Un détail sans importance aux yeux de l'oiseau. Au mieux, cela lui offrait parfois un spectacle étrange à observer, comme la fois où le vieil homme avait réussi à mettre la main sur une lampe. Bien sûr, le génie ne put réaliser le voeu le plus précieux que l'érudit voulait voir exhaussé puisque la magie ne permettait pas de faire revenir une personne morte. Le corbeau regardait la scène, perché sur une des étagères, regardant avec un mélange de méfiance et de curiosité ce débordement de magie. Il n'avait jamais vu ce genre de chose avant et trouvait cela plutôt divertissant. Jusqu'au moment où il fut victime d'un des voeux. Là, il rigola beaucoup moins.
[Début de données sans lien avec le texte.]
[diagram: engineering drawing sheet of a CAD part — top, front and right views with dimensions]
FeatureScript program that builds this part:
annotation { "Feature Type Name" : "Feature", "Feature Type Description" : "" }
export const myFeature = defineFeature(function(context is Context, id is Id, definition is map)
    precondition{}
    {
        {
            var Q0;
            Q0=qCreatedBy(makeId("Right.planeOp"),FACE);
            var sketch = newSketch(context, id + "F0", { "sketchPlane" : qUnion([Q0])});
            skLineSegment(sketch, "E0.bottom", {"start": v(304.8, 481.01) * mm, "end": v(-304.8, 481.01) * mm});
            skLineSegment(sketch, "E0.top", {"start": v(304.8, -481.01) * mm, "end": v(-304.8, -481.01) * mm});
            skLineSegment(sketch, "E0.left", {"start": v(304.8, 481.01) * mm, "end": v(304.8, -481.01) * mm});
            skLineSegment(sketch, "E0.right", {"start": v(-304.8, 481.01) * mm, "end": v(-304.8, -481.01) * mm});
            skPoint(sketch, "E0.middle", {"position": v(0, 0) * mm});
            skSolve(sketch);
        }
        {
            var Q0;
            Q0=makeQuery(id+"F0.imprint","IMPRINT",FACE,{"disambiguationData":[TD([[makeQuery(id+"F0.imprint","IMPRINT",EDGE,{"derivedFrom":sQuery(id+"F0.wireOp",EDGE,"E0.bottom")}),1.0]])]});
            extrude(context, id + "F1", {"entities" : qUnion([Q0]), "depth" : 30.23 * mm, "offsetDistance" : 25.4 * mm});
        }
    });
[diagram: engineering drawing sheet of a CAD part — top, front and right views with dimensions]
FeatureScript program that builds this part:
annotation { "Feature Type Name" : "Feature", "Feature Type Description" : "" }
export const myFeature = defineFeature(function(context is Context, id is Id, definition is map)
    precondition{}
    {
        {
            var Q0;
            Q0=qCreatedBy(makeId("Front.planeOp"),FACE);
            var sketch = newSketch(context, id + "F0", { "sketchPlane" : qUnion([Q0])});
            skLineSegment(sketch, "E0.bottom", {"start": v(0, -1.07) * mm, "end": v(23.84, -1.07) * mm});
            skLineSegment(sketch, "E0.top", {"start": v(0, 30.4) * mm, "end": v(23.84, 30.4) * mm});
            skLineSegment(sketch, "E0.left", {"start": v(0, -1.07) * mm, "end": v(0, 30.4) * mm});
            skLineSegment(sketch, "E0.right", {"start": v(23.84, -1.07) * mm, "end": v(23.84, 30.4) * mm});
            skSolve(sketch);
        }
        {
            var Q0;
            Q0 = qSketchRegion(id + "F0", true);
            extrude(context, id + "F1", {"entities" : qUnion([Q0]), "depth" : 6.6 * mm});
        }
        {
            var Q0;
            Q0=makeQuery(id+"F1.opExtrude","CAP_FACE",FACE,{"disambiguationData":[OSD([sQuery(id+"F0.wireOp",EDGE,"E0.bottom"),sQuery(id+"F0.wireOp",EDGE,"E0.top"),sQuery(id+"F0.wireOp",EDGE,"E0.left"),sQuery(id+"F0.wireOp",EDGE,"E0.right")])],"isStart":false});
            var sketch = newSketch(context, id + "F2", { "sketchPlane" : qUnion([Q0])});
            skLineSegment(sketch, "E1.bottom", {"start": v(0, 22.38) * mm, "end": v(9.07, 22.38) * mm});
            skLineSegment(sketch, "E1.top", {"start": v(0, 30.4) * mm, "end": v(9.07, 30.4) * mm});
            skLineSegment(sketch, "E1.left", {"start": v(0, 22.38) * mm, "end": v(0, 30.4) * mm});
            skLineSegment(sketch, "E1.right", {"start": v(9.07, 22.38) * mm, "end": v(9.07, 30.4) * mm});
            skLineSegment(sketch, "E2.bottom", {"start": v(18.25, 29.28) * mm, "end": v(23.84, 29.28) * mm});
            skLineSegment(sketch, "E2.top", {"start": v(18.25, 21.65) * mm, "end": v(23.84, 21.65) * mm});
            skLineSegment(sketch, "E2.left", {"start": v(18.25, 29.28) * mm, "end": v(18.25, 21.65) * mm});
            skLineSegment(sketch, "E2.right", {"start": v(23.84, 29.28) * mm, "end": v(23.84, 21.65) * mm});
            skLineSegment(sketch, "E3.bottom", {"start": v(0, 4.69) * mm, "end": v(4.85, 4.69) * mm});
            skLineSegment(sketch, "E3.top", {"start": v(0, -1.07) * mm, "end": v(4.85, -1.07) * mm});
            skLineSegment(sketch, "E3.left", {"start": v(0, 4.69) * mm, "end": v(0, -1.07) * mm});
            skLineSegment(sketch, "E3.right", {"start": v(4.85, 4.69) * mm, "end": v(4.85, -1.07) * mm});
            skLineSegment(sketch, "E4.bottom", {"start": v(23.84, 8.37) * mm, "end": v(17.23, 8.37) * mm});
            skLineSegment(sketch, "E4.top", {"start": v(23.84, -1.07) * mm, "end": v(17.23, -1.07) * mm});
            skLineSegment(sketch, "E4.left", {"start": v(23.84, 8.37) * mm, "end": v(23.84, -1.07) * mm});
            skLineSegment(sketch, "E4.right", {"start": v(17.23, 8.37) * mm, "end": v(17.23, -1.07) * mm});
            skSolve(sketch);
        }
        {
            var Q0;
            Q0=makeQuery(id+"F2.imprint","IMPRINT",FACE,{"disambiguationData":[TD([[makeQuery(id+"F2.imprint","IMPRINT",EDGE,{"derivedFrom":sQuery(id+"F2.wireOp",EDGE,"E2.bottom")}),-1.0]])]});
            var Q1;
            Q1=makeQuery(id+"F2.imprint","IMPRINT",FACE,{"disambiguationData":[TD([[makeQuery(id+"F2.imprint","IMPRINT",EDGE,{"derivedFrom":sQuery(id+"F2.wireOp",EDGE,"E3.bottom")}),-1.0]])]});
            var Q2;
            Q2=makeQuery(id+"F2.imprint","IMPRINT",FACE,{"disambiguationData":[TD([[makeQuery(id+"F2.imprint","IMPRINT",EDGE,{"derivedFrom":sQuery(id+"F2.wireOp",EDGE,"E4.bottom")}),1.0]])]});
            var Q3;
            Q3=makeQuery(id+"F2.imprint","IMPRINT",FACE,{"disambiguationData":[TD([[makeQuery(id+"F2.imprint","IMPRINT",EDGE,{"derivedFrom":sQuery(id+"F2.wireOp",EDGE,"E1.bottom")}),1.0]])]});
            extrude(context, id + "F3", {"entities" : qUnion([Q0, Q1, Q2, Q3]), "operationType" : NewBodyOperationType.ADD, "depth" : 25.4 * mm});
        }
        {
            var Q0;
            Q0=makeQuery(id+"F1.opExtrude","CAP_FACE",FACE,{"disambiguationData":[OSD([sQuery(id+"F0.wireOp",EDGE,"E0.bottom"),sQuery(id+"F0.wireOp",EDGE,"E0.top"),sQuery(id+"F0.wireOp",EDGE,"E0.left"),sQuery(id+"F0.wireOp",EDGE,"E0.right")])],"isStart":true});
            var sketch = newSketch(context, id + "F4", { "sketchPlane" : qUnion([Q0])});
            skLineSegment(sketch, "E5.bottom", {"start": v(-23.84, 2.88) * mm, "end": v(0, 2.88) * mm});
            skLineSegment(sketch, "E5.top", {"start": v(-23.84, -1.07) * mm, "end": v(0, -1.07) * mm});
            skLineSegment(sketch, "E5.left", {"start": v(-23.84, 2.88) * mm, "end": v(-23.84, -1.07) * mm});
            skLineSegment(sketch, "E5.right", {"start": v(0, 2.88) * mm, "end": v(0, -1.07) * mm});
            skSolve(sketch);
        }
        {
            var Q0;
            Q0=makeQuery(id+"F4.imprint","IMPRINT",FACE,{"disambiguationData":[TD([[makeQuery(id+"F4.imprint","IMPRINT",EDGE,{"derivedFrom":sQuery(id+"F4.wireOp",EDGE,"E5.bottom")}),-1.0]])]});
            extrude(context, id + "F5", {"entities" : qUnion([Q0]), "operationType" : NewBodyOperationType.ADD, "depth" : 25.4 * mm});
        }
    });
Apparemment, les deux premiers souhaits avaient fait réaliser au vieil homme que cet oiseau qui s'était invité chez lui représentait la seule véritable compagnie qu'il avait, aussi avait-il fait le voeu que le corbeau reçoive une longue vie. Ainsi, il pourra profiter plus longtemps de sa présence. Le troisième voeu fait, le génie rendra dans la lampe qui disparut. Le corbeau n'avait pas compris ce qui s'était passé, mais, au final, cette aventure se finissait avec plus de peur que de mal. Dans un premier temps.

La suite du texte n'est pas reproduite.